→ **SUPPLIED TEXT**
#####

An Armenian businessman and philanthropist. He played a major role in making the petroleum reserves of the Middle East available to Western development. By the end of his life he had become one of the world's wealthiest individuals and his art acquisitions considered one of the greatest private collections

Calouste Gulbenkian (23 March 1869 - 20 July 1955) was born in Üsküdar, in Constantinople, the son of an Armenian oil importer/exporter. His father sent him to be educated at King's College London, where he studied petroleum engineering, and then to examine the Russian oil industry. In 1896 Gulbenkian fled the Ottoman Empire along with his family, as a result of the Hamidian massacres. They ended up in Egypt, where Gulbenkian met Alexander Mantashev, a prominent Armenian oil magnate and philanthropist. These new acquaintances included Sir Evelyn Baring. Still in his twenties, Gulbenkian moved to London where he arranged deals in the oil business. He became a naturalized British citizen in 1902. In 1907, he helped arrange the merger of Royal Dutch Petroleum Company with "Shell" Transport and Trading Company Ltd. Gulbenkian emerged as a major shareholder of the newly formed company. His habit of retaining five percent of the shares of the oil companies he developed earned him the nickname "Mr. Five Percent".

Gulbenkian amassed a huge fortune and an art collection which he kept in a private museum at his Paris house. His four-story, three-basement house on Avenue d'Iéna was said to be crammed with art, a situation ameliorated in 1936 when he lent thirty paintings to the National Gallery, London and his Egyptian sculpture to the British Museum.

#####

→ **SUPPLIED INFORMATION**
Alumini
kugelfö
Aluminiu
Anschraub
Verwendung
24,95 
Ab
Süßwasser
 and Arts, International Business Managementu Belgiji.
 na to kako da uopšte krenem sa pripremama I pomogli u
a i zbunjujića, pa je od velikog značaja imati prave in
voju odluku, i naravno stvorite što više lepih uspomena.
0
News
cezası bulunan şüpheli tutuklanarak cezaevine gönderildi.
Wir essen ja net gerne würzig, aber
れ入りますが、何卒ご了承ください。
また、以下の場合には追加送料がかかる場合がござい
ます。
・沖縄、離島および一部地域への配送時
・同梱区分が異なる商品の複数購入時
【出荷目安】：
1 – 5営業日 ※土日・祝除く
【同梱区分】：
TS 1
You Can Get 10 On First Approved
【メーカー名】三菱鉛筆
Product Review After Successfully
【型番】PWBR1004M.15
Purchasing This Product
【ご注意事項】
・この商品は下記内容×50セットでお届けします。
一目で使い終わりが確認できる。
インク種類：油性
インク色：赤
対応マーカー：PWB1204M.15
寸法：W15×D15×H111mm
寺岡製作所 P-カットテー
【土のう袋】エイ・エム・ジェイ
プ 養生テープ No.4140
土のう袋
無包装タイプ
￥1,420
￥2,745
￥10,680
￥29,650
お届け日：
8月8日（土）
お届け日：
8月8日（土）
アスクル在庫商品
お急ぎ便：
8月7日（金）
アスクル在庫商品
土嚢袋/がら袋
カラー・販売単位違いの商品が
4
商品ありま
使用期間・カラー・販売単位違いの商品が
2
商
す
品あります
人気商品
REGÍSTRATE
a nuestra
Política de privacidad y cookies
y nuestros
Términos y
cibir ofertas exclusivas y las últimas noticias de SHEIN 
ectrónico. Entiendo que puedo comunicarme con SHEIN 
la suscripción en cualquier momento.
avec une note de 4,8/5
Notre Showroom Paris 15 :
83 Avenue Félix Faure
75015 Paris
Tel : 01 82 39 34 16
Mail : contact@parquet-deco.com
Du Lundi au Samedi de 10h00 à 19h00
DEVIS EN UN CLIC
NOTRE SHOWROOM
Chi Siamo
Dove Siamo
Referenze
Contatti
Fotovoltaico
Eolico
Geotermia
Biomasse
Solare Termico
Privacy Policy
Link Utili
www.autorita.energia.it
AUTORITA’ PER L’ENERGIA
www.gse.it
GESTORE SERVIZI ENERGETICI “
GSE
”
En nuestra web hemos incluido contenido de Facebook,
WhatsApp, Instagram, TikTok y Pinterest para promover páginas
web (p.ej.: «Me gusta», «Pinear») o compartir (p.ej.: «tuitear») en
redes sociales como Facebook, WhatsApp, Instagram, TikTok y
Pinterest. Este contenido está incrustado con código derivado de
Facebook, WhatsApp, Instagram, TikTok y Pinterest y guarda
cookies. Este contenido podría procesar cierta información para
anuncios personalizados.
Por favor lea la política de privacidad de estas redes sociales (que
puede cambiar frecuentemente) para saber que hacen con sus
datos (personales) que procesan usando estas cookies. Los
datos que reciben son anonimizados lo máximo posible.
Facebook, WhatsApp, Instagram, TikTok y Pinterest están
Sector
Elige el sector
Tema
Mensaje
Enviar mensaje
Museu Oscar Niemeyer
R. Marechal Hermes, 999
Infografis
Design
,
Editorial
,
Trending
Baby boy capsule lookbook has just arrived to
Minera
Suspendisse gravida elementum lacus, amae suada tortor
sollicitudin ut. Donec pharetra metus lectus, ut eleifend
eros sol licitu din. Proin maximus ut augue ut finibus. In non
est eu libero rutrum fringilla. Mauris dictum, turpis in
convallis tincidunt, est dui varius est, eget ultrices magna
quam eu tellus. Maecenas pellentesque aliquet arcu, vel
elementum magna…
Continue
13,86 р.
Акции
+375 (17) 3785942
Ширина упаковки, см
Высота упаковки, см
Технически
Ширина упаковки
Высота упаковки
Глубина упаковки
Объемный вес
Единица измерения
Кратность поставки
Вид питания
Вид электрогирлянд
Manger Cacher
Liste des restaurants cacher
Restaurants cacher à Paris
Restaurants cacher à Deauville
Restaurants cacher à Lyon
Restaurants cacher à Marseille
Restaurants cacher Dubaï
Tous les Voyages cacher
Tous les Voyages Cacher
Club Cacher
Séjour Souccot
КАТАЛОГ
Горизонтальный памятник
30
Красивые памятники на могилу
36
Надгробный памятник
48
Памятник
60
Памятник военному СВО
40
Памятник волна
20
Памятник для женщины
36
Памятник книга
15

#####

→ **TASK LIST**
1 - According to the text on Calouste Gulbenkian, why was he nicknamed "Mr. Five Percent"? Answer in one to three sentences.
2 - Please transcribe the passage of the text on Calouste Gulbenkian starting at "Gulbenkian amassed a" and ending at "the British Museum.".
The records come from a source separate from the text on Calouste Gulbenkian.

→ **SOLUTIONS TO THE PROBLEMS**
1 - He was nicknamed "Mr. Five Percent" because he habitually kept five percent of the shares of the oil companies he developed.

2 -
Gulbenkian amassed a huge fortune and an art collection which he kept in a private museum at his Paris house. His four-story, three-basement house on Avenue d'Iéna was said to be crammed with art, a situation ameliorated in 1936 when he lent thirty paintings to the National Gallery, London and his Egyptian sculpture to the British Museum.